CEA-708-D defines DTV Closed Captioning (DTVCC) and provides specifications and guidelines for
caption service providers, distributors of television signals, decoder and encoder manufacturers, DTV
receiver manufacturers, and DTV signal processing equipment manufacturers. CEA-708-D may also be
useful in other systems. CEA-708-D includes the following:
a) a description of the transport method of DTVCC data in the DTV signal
b) a specification for processing DTVCC information
c) a list of minimum implementation recommendations for DTVCC receiver manufacturers
d) a set of recommended practices for DTV encoder and decoder manufacturers
The use of the term DTV throughout is intended to include, and apply to, High Definition Television
(HDTV) and Standard Definition Television (SDTV).
1.1 Overview
DTVCC is a migration of the closed-captioning concepts and capabilities developed in the 1970’s for
National Televison Systems Committee II (NTSC) television video signals to the digital television
environment defined by the ATV (Advanced Television) Grand Alliance and standardized by ATSC. This
new television environment provides for larger screens and higher screen resolutions, as well as higher
data rates for transmission of closed-captioning data.
NTSC Closed Captioning (CC) consists of an analog waveform inserted on line 21, field 1 and possibly
field 2, of the NTSC Vertical Blanking Interval (VBI). That waveform provides a transport channel which
can deliver 2 bytes of data on every field of video. This translates to a nominal 60 or 120 bytes per
second (Bps), or a nominal 480 or 960 bits per second (bps).
In contrast, DTV Closed Captioning is transported as a logical data channel in the DTV digital bitstream.

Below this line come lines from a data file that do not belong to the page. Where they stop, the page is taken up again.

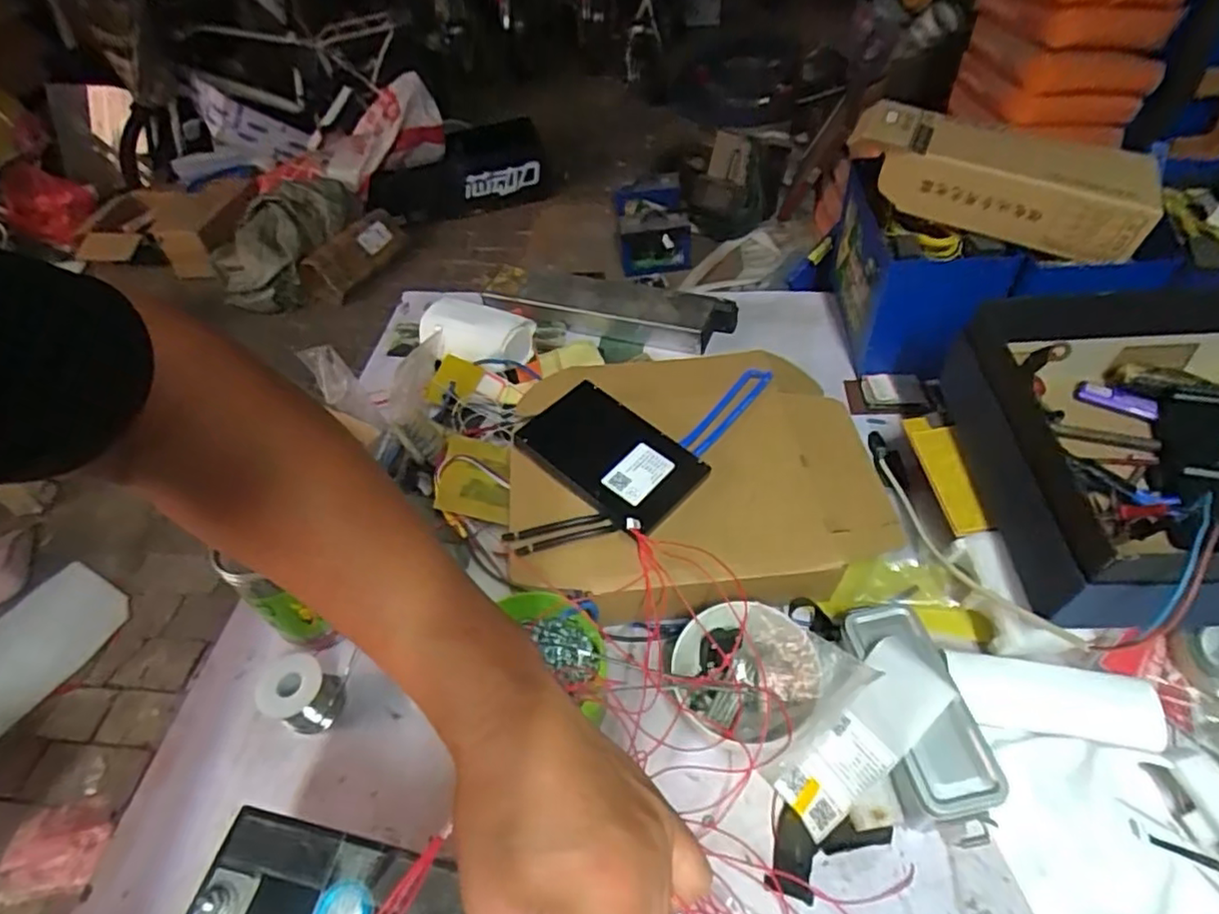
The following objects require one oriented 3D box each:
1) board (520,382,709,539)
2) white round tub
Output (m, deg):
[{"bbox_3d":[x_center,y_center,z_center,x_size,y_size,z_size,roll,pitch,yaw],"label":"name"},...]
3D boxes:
[{"bbox_3d":[-0.001,-0.004,0.610,0.165,0.020,0.106,38,64,25],"label":"board"},{"bbox_3d":[0.108,0.179,0.524,0.108,0.056,0.107,-3,50,4],"label":"white round tub"}]

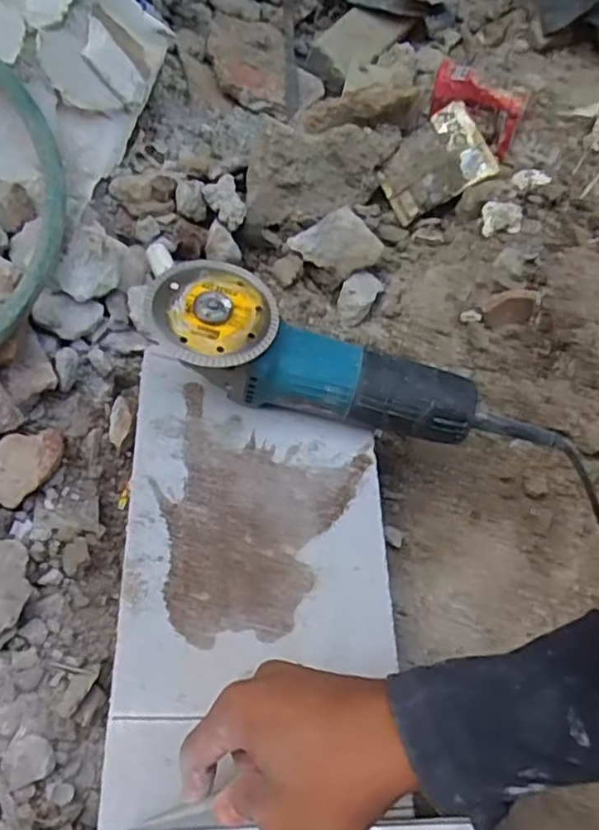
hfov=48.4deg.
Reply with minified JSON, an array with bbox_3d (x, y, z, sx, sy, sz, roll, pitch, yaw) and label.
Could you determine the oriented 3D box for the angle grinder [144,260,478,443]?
[{"bbox_3d":[0.011,-0.037,0.546,0.277,0.074,0.089,20,63,-9],"label":"angle grinder"}]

DTV-specific closed captioning is allocated 9600 bps for each program. This increased capacity opens
the possibility for simultaneous transmission of captions in multiple languages and with multiple reading
levels, as well as the transport of an entire CEA-608 datastream1.
The DTV standard also accommodates a variety of increased horizontal and vertical resolutions (e.g.,
704x480, 1280x720 and 1920x1080), versus the single 525 vertical scan line format for NTSC. These
added resolutions provide for more defined representations of character fonts and other on-screen
objects.
The heart of any DTVCC caption display is the caption “window,” which is similar to the window concept
found in many computer Graphical User Interfaces (GUIs). Windows are placed within the DTV screen,
and caption text is placed within windows. Windows and text have a variety of color, size and other
attributes.
CEA-708-D describes the above issues in a reverse-hierarchical (i.e., low-to-high level) fashion. It follows
an “Open Systems Interconnect (OSI) Reference Model”-type protocol stack for layered protocols.
DTVCC consists of 5 protocol layers: the Transport Layer, the Packet Layer, the Service Layer, the
Coding Layer, and the Interpretation Layer. The discussion of the first 2 layers is a detailed presentation
of data organization issues. The discussion of the last 2 layers provides a more informative presentation
of the unique aspects of closed captioning. Some readers may wish to start with these last 2 layers first,
beginning in Section 7.